> [Try it]: Print each entry exactly, all the way through.

Records provided START

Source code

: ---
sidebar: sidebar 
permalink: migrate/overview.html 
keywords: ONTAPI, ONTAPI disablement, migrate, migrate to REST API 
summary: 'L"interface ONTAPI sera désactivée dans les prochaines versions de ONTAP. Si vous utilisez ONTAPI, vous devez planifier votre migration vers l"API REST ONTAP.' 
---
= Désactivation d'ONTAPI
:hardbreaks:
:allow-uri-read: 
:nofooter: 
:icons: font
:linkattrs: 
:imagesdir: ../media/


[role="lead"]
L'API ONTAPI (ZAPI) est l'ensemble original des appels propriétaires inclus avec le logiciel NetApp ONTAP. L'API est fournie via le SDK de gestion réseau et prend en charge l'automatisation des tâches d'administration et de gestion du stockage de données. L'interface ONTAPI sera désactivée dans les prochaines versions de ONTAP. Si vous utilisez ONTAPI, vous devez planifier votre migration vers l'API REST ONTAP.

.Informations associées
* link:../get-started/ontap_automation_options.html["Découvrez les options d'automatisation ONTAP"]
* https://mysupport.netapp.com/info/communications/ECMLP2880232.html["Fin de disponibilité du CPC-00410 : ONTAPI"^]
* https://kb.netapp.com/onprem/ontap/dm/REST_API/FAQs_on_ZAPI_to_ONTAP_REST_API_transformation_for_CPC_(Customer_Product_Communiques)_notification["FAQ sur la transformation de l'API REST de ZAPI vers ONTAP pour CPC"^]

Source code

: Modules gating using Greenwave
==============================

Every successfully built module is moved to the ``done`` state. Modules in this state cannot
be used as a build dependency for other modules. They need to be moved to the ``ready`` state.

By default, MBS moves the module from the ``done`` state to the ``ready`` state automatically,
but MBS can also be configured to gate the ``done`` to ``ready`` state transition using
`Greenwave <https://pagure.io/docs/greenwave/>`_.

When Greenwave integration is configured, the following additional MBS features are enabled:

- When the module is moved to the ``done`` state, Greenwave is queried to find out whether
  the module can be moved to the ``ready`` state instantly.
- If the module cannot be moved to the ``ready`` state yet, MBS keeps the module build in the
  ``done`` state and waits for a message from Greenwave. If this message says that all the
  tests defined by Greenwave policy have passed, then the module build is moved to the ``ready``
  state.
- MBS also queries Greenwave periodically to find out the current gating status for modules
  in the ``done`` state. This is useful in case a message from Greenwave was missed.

Records provided END

> [Task response]:
Source code

: ---
sidebar: sidebar 
permalink: migrate/overview.html 
keywords: ONTAPI, ONTAPI disablement, migrate, migrate to REST API 
summary: 'L"interface ONTAPI sera désactivée dans les prochaines versions de ONTAP. Si vous utilisez ONTAPI, vous devez planifier votre migration vers l"API REST ONTAP.' 
---
= Désactivation d'ONTAPI
:hardbreaks:
:allow-uri-read: 
:nofooter: 
:icons: font
:linkattrs: 
:imagesdir: ../media/


[role="lead"]
L'API ONTAPI (ZAPI) est l'ensemble original des appels propriétaires inclus avec le logiciel NetApp ONTAP. L'API est fournie via le SDK de gestion réseau et prend en charge l'automatisation des tâches d'administration et de gestion du stockage de données. L'interface ONTAPI sera désactivée dans les prochaines versions de ONTAP. Si vous utilisez ONTAPI, vous devez planifier votre migration vers l'API REST ONTAP.

.Informations associées
* link:../get-started/ontap_automation_options.html["Découvrez les options d'automatisation ONTAP"]
* https://mysupport.netapp.com/info/communications/ECMLP2880232.html["Fin de disponibilité du CPC-00410 : ONTAPI"^]
* https://kb.netapp.com/onprem/ontap/dm/REST_API/FAQs_on_ZAPI_to_ONTAP_REST_API_transformation_for_CPC_(Customer_Product_Communiques)_notification["FAQ sur la transformation de l'API REST de ZAPI vers ONTAP pour CPC"^]

Source code

: Modules gating using Greenwave
==============================

Every successfully built module is moved to the ``done`` state. Modules in this state cannot
be used as a build dependency for other modules. They need to be moved to the ``ready`` state.

By default, MBS moves the module from the ``done`` state to the ``ready`` state automatically,
but MBS can also be configured to gate the ``done`` to ``ready`` state transition using
`Greenwave <https://pagure.io/docs/greenwave/>`_.

When Greenwave integration is configured, the following additional MBS features are enabled:

- When the module is moved to the ``done`` state, Greenwave is queried to find out whether
  the module can be moved to the ``ready`` state instantly.
- If the module cannot be moved to the ``ready`` state yet, MBS keeps the module build in the
  ``done`` state and waits for a message from Greenwave. If this message says that all the
  tests defined by Greenwave policy have passed, then the module build is moved to the ``ready``
  state.
- MBS also queries Greenwave periodically to find out the current gating status for modules
  in the ``done`` state. This is useful in case a message from Greenwave was missed.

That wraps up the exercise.